Records from a collection
★ ★ ★ ★ ★

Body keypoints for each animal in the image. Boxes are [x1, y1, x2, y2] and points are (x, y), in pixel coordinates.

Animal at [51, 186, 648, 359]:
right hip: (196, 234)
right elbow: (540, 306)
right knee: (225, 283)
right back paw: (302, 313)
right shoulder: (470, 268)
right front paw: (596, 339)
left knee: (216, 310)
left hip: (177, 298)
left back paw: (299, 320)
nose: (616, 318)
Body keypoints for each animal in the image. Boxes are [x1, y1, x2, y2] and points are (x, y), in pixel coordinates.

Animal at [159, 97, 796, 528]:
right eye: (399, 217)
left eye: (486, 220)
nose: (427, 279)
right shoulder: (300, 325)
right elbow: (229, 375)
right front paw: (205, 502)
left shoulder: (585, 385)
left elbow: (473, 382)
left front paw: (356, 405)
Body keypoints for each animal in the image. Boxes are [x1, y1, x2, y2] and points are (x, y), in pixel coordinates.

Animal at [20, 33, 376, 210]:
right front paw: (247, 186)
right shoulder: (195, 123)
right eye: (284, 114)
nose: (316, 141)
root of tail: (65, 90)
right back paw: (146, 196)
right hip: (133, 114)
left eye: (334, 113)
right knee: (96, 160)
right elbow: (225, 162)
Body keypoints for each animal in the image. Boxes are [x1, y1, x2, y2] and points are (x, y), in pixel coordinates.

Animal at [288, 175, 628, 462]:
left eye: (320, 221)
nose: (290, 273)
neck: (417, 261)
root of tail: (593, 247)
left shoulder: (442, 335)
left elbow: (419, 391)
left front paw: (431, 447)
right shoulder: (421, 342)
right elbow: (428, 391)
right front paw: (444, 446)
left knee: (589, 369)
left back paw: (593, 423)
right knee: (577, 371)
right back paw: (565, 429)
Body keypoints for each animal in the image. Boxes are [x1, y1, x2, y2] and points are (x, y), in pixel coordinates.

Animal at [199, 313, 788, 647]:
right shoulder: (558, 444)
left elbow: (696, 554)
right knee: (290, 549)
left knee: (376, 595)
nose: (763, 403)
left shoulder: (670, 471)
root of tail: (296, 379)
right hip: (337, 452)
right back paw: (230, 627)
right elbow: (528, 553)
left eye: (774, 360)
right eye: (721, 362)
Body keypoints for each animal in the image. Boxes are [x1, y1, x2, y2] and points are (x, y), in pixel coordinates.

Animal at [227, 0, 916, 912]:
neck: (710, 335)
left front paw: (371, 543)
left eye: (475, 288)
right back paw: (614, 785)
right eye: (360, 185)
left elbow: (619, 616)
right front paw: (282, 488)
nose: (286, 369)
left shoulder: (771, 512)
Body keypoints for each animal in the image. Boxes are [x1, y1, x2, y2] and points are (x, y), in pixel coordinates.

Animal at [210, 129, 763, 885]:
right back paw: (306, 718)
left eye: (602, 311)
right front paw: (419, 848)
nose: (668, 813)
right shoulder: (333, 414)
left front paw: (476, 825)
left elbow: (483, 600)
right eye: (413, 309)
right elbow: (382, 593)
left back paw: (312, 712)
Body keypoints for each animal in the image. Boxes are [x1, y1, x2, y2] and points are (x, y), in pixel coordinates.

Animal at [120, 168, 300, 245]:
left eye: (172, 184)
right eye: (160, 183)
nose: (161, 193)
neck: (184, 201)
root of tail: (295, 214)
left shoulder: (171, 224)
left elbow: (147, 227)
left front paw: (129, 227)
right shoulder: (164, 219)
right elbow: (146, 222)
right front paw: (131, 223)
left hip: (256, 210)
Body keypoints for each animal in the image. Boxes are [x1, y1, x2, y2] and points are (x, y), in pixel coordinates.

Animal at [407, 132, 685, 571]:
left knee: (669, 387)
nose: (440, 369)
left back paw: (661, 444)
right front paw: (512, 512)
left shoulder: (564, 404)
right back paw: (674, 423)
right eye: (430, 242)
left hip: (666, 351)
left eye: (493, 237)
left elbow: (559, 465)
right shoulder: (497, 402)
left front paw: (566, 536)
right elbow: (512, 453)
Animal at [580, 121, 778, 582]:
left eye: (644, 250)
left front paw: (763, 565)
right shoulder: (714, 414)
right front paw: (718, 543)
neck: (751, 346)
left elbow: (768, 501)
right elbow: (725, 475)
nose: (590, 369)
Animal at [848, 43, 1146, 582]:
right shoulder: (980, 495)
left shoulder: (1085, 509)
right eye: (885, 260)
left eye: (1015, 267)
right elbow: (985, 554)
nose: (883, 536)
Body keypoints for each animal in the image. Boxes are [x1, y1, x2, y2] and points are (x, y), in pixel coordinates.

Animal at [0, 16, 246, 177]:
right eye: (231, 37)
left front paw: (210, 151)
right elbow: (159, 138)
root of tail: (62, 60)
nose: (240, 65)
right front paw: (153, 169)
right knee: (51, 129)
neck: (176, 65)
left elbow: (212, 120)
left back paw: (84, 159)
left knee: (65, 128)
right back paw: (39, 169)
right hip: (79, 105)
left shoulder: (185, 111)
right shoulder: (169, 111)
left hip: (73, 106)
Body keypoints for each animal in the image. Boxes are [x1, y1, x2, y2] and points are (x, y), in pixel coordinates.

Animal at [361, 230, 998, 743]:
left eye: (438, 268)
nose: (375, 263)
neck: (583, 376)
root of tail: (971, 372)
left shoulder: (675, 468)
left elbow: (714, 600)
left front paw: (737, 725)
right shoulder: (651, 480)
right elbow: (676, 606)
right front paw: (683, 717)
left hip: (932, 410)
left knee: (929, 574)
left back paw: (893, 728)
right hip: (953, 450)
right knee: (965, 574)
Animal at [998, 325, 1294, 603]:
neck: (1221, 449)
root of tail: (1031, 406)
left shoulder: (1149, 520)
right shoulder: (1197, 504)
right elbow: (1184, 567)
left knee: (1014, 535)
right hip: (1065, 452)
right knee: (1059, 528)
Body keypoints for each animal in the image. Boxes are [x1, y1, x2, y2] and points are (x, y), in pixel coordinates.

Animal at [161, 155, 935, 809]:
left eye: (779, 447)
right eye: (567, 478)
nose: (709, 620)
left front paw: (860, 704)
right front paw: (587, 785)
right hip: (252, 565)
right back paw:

★ ★ ★ ★ ★

Please return the lines above exactly, from the first one down to the line with "nose: (616, 318)", and stop after that line.

TASK OUTPUT:
Body keypoints for each animal in the image. Boxes are [x1, y1, x2, y2] and points are (x, y), in pixel coordinates.

Animal at [51, 186, 648, 359]:
right hip: (196, 234)
right elbow: (540, 306)
right knee: (225, 283)
right back paw: (302, 313)
right shoulder: (470, 268)
right front paw: (596, 339)
left knee: (216, 310)
left hip: (177, 298)
left back paw: (299, 320)
nose: (616, 318)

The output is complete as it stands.